**Material supplied:**

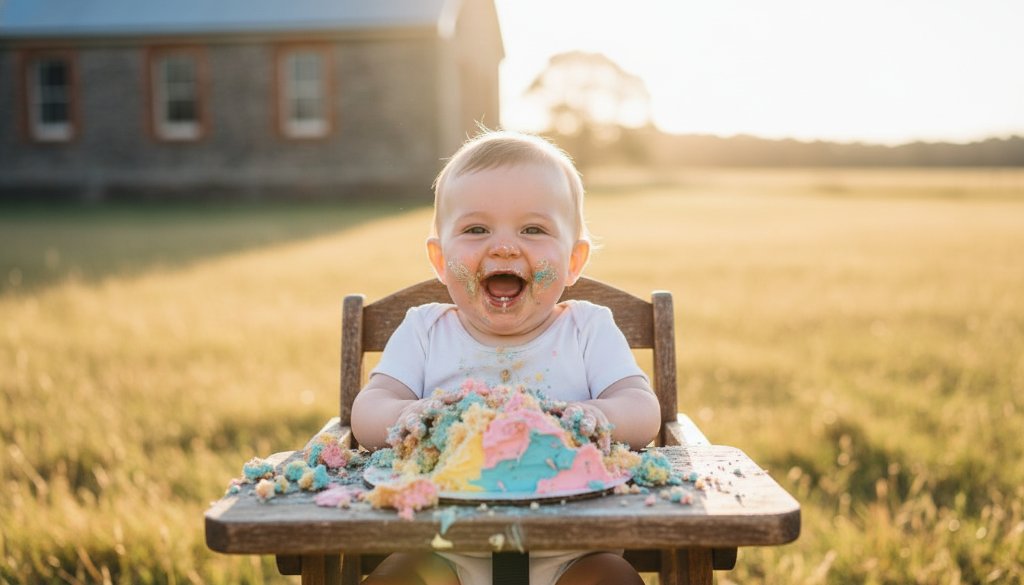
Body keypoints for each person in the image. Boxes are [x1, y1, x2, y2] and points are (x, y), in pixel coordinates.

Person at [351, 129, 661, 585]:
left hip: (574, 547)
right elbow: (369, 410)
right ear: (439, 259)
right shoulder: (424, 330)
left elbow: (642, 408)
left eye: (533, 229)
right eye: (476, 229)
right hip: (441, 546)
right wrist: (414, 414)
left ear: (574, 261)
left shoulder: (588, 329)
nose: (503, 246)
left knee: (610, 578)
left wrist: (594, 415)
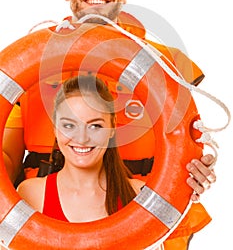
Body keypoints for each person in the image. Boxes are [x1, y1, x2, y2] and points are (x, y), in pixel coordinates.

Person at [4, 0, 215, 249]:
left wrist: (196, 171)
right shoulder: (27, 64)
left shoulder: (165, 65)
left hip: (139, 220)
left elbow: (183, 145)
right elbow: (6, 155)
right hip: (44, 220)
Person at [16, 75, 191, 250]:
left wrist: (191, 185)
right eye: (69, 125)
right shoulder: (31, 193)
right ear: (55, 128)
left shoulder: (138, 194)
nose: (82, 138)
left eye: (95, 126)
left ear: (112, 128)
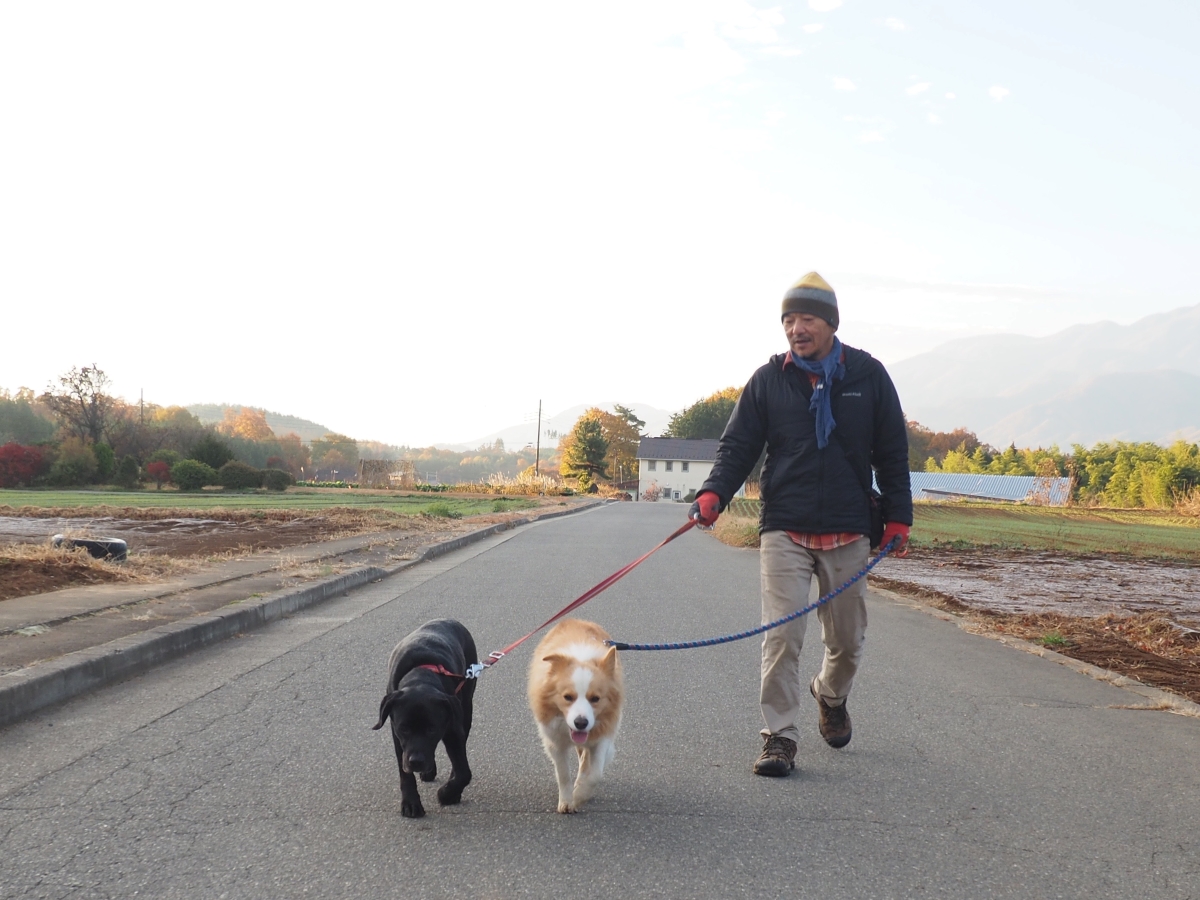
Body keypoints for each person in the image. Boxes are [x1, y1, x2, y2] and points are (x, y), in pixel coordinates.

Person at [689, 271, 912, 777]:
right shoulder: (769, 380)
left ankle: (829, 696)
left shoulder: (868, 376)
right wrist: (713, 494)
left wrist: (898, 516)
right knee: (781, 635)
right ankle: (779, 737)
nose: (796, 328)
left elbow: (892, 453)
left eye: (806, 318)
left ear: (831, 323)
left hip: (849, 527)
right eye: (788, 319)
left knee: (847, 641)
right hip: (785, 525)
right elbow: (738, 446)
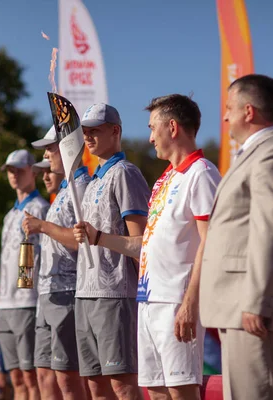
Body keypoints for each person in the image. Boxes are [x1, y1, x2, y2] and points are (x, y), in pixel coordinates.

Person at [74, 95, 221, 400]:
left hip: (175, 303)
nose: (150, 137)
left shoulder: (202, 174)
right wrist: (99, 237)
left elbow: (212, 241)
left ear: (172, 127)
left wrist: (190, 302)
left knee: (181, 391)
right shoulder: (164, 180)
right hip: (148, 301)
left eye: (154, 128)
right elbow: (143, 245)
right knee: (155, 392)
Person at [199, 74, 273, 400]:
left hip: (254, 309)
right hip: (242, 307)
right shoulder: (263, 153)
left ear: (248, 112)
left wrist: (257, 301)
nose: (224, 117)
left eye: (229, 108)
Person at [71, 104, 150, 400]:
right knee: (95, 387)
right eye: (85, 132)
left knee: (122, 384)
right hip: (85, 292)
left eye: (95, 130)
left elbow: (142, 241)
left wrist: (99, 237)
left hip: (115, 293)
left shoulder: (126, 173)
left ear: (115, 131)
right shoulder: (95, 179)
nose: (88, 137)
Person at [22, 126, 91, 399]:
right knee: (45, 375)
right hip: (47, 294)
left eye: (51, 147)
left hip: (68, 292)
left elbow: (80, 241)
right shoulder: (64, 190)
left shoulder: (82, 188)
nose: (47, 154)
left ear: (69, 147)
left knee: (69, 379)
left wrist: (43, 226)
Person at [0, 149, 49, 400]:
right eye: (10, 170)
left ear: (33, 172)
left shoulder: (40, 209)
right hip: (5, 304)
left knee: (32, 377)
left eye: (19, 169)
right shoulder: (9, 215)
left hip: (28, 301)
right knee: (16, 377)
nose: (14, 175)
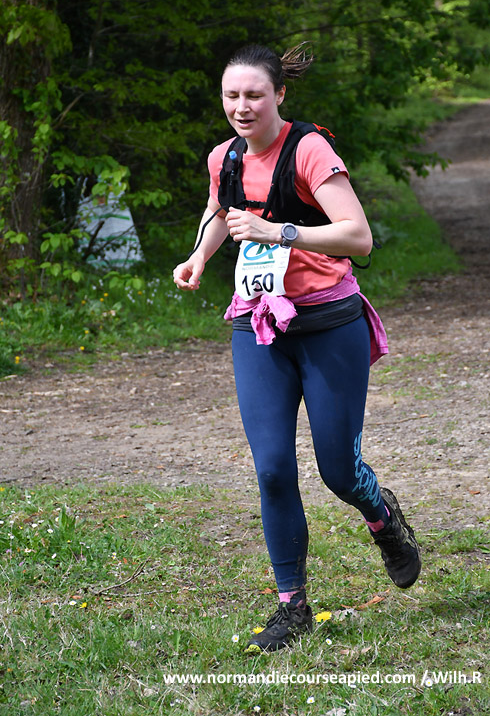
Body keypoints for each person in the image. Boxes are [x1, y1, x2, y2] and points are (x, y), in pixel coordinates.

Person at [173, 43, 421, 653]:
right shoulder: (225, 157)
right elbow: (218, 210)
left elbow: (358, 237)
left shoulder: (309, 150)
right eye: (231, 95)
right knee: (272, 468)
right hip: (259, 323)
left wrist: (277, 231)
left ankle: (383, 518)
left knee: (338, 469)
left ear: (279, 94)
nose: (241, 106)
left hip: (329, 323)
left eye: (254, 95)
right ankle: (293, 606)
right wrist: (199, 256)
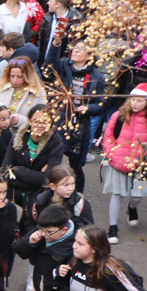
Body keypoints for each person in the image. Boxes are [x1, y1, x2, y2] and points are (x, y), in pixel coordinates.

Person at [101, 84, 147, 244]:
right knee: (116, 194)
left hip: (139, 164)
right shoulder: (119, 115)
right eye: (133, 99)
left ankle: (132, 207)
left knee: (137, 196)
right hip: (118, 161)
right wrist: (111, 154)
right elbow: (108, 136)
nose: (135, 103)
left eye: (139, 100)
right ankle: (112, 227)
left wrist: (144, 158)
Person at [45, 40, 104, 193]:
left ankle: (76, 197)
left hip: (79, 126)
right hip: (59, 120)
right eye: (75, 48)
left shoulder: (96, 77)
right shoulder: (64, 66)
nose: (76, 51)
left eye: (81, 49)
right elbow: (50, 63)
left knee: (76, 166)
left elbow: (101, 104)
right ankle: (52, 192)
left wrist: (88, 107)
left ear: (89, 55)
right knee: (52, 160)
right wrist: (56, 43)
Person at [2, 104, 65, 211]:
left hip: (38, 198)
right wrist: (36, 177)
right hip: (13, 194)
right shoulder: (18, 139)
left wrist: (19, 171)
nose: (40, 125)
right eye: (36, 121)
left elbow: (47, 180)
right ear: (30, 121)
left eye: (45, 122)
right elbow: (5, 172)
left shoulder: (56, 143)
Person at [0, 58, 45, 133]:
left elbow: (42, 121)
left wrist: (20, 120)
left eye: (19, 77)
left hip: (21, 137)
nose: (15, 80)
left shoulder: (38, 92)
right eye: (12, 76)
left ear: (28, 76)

--

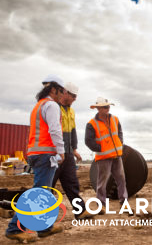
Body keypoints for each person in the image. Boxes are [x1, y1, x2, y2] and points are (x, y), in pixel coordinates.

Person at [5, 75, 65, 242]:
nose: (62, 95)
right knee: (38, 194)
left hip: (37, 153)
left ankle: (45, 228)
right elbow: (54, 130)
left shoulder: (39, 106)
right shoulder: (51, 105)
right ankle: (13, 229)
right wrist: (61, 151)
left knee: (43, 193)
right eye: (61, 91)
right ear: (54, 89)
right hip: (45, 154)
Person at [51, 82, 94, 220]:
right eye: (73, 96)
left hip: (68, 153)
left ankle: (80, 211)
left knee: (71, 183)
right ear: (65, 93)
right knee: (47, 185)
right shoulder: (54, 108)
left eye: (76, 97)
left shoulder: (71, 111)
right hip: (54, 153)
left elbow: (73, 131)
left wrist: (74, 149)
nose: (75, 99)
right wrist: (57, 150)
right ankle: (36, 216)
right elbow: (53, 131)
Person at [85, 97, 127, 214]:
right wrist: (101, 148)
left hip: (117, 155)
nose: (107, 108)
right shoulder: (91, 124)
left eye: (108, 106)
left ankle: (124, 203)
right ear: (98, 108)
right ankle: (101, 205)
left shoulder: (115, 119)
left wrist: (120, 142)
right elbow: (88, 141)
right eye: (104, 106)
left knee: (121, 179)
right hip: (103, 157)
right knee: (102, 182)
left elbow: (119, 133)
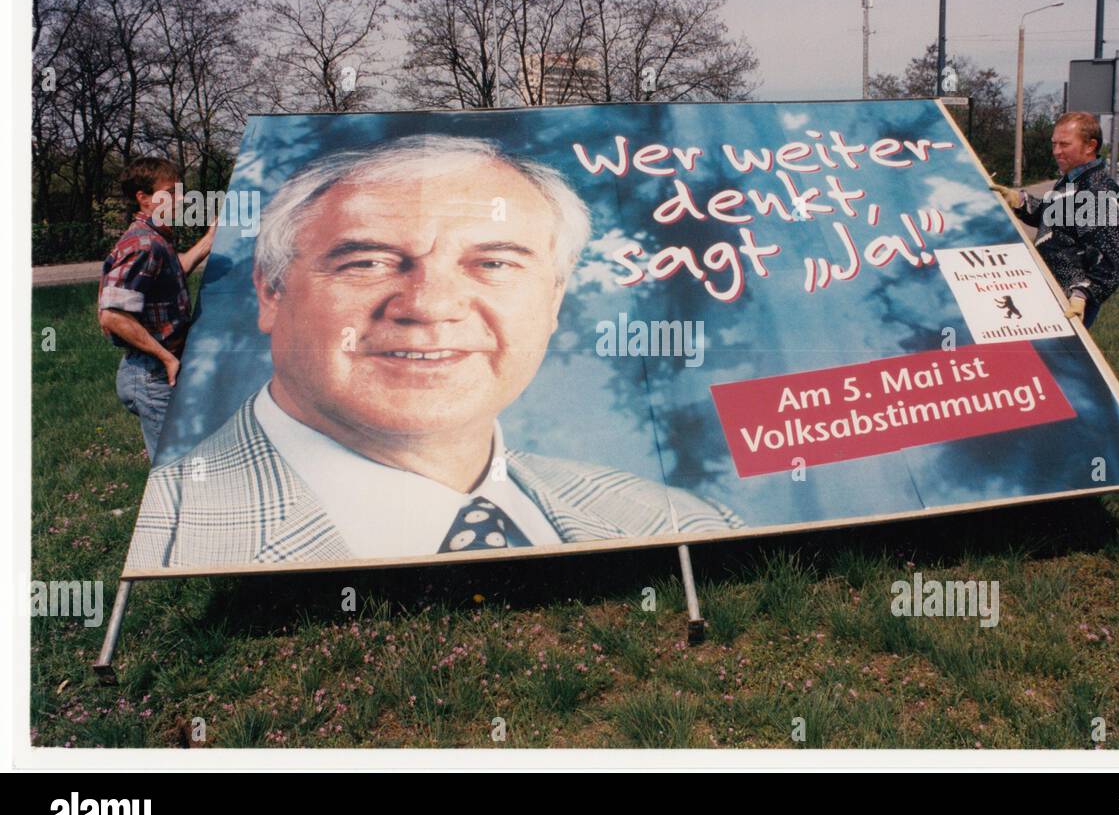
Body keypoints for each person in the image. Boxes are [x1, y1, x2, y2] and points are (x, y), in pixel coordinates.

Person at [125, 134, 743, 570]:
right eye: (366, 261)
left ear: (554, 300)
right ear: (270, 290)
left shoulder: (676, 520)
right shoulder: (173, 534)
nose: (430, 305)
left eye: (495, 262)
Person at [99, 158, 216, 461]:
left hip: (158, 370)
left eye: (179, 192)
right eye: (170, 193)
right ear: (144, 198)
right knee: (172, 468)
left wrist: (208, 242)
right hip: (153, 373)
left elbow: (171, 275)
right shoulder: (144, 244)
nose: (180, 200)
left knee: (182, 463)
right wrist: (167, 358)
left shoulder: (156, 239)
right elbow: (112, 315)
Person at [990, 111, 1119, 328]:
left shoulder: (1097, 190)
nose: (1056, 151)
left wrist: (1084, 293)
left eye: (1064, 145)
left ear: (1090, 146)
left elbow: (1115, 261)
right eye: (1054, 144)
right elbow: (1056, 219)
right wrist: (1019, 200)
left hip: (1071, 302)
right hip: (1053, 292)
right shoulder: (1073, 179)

**Problem requirements:**
Repeat, character for character, the lines of the material above from the line with "left ear: (554, 300)" through the line with "right hip: (1053, 292)".

**Your solution:**
left ear: (554, 300)
right ear: (270, 290)
left shoulder: (676, 520)
right shoulder: (173, 534)
nose: (430, 305)
left eye: (495, 262)
Person at [99, 158, 216, 461]:
left hip: (158, 370)
left eye: (179, 192)
right eye: (170, 193)
right ear: (144, 198)
right knee: (172, 468)
left wrist: (208, 242)
right hip: (153, 373)
left elbow: (171, 275)
right shoulder: (144, 244)
nose: (180, 200)
left knee: (182, 463)
right wrist: (167, 358)
left shoulder: (156, 239)
right elbow: (112, 315)
Person at [990, 111, 1119, 328]:
left shoulder: (1097, 190)
nose: (1056, 151)
left wrist: (1084, 293)
left eye: (1064, 145)
left ear: (1090, 146)
left elbow: (1115, 261)
right eye: (1054, 144)
right elbow: (1056, 219)
right wrist: (1019, 200)
left hip: (1071, 302)
right hip: (1053, 292)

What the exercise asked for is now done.